- Directed by: Jean de Marguenat
- Written by: Paul Colline Charles Spaak
- Produced by: Maurice de Canonge Xavier Revenaz
- Starring: Noël-Noël Michel Simon Suzy Vernon
- Cinematography: Fédote Bourgasoff Paul Portier
- Edited by: Raymond Lamy
- Music by: Marcel Lattès
- Production company: Lutèce Films
- Distributed by: Compagnie Parisienne de Location de Films
- Release date: 25 October 1935;
- Running time: 80 minutes
- Country: France
- Language: French

= Adémaï in the Middle Ages =

1935 film

Adémaï in the Middle Ages (French: Adémaï au Moyen-Âge) is a 1935 French historical comedy film directed by Jean de Marguenat and starring Noël-Noël, Michel Simon and Suzy Vernon.
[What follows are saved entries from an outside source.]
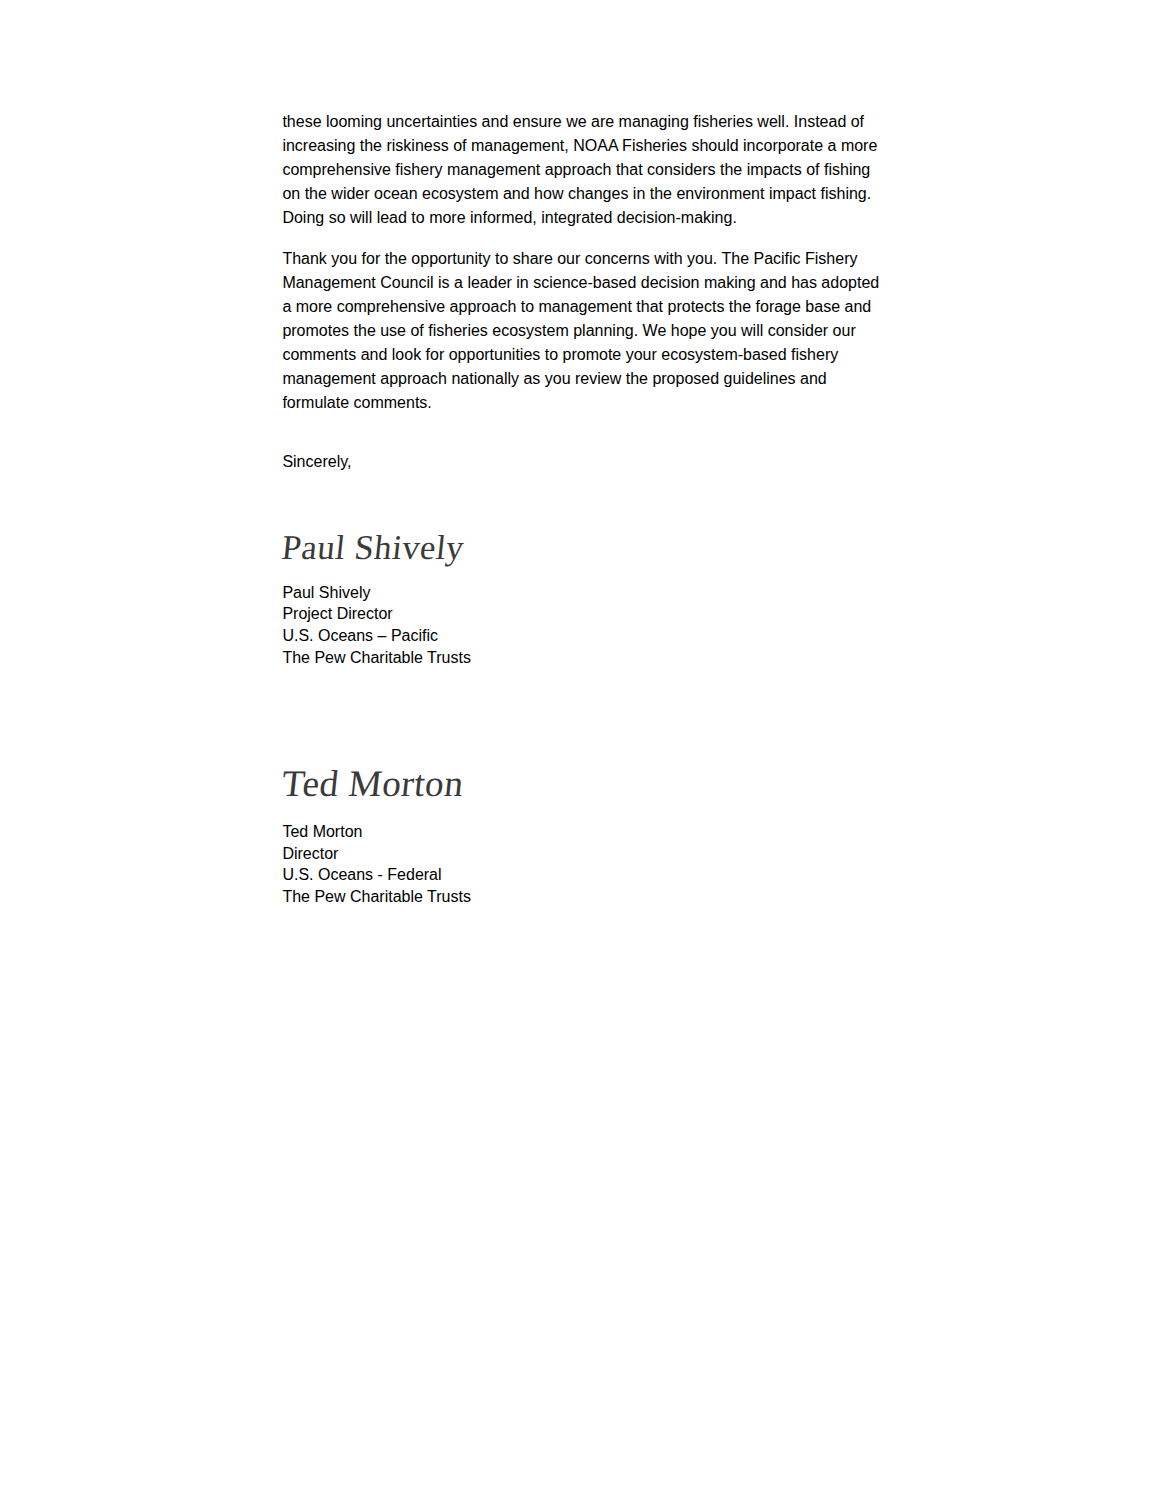these looming uncertainties and ensure we are managing fisheries well. Instead of increasing the riskiness of management, NOAA Fisheries should incorporate a more comprehensive fishery management approach that considers the impacts of fishing on the wider ocean ecosystem and how changes in the environment impact fishing. Doing so will lead to more informed, integrated decision-making.
Thank you for the opportunity to share our concerns with you. The Pacific Fishery Management Council is a leader in science-based decision making and has adopted a more comprehensive approach to management that protects the forage base and promotes the use of fisheries ecosystem planning. We hope you will consider our comments and look for opportunities to promote your ecosystem-based fishery management approach nationally as you review the proposed guidelines and formulate comments.
Sincerely,
Paul Shively
Paul Shively
Project Director
U.S. Oceans – Pacific
The Pew Charitable Trusts
Ted Morton
Ted Morton
Director
U.S. Oceans - Federal
The Pew Charitable Trusts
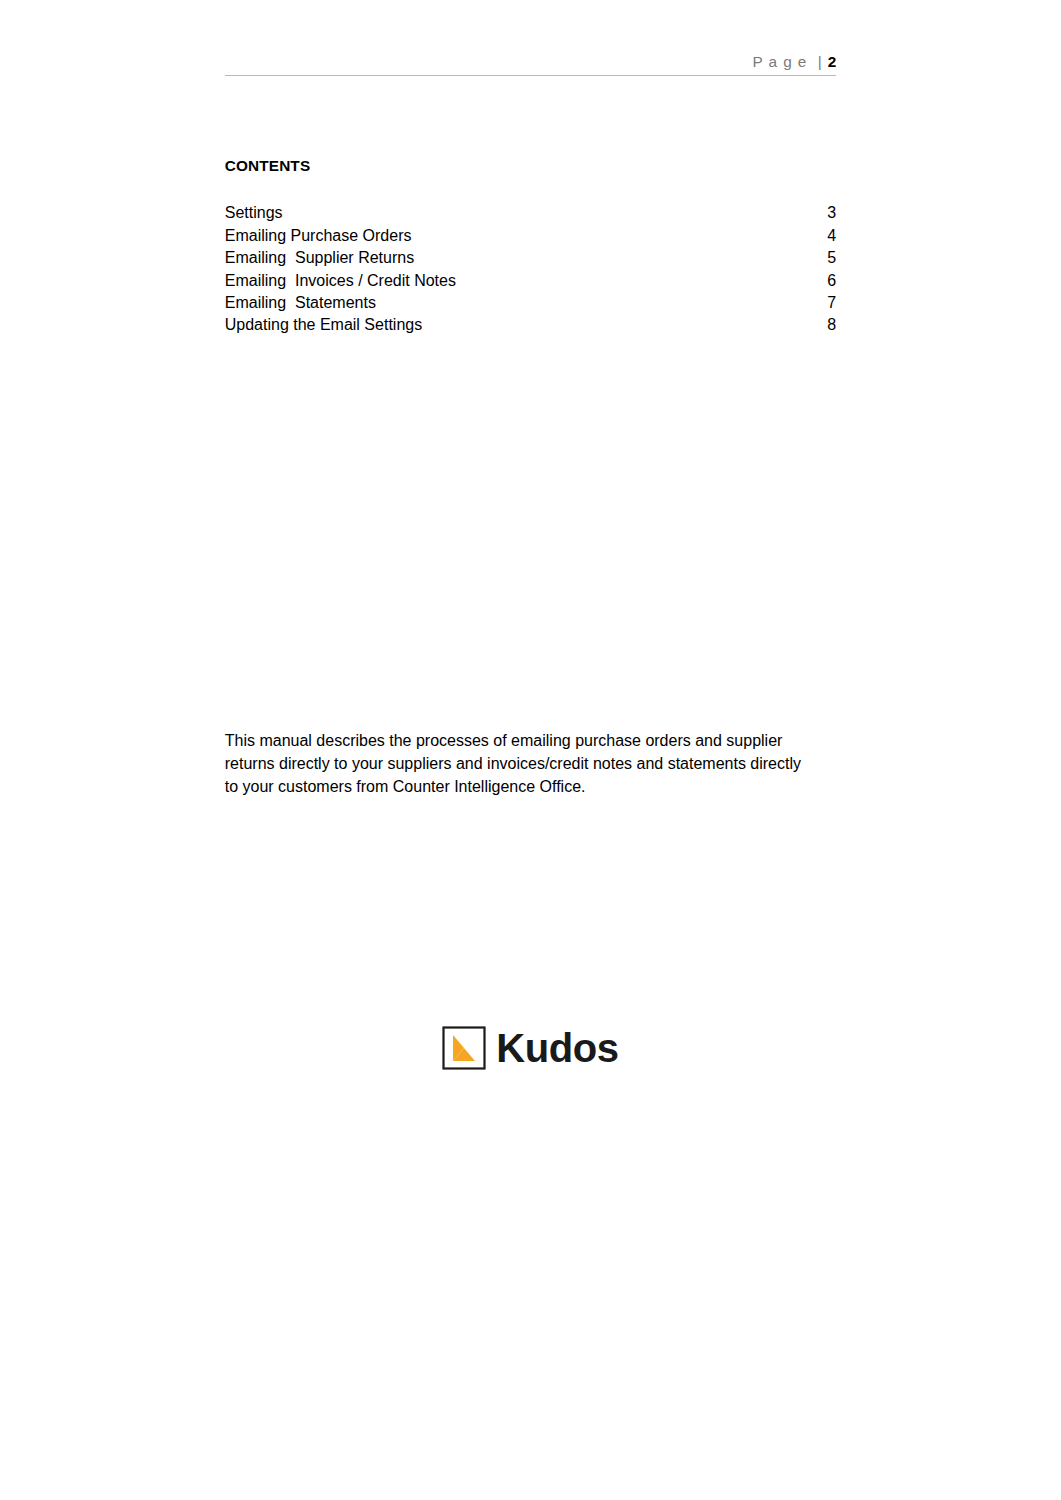P a g e | 2
CONTENTS
| Settings | 3 |
| Emailing Purchase Orders | 4 |
| Emailing Supplier Returns | 5 |
| Emailing Invoices / Credit Notes | 6 |
| Emailing Statements | 7 |
| Updating the Email Settings | 8 |
This manual describes the processes of emailing purchase orders and supplier returns directly to your suppliers and invoices/credit notes and statements directly to your customers from Counter Intelligence Office.
Kudos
It was shot at the Victorine Studios in Nice. The film's sets were designed by the art director Marcel Magniez. It was the second feature film for Adémaï, a character Noël-Noël had developed on the music hall stage, following the previous year's hit Skylark. The Corsican singer and future film star Tino Rossi appears as a troubadour.

==Synopsis==
In 1429, shortly after the Siege of Orléans during the Hundred Years' War between France and England, the peasant Adémaï's new bride Tiennette is captured by an English lord who coverts her for himself. She is imprisoned in a castle, then rescued by a French force in which two men also desire her and fight each other in a tournament. Adéma meanwhile keeps getting caught up in the fighting between the English and French. When he sees Tiennette leaving with the handsome Philippe de Beauregard, a resigned Adémaï goes to enlist in the forces of Joan of Arc.

==Cast==
- Noël-Noël as Adémaï
- Michel Simon as 	Lord Pickwickdam
- Suzy Vernon as Tiennette
- Marguerite Pierry as 	Miss Crocks
- Jacques Grétillat as 	Le connétable
- Maurice Maillot as Philippe de Beauregard
- Tino Rossi as 	Le troubadour
- Raymond Cordy as Le chef de garde
- Maurice de Canonge as 	Un officier anglais
- Daniel Mendaille as 	Un chevalier

== Bibliography ==
- Crisp, Colin. Genre, Myth and Convention in the French Cinema, 1929–1939. Indiana University Press, 2002.
- Rège, Philippe. Encyclopedia of French Film Directors, Volume 1. Scarecrow Press, 2009.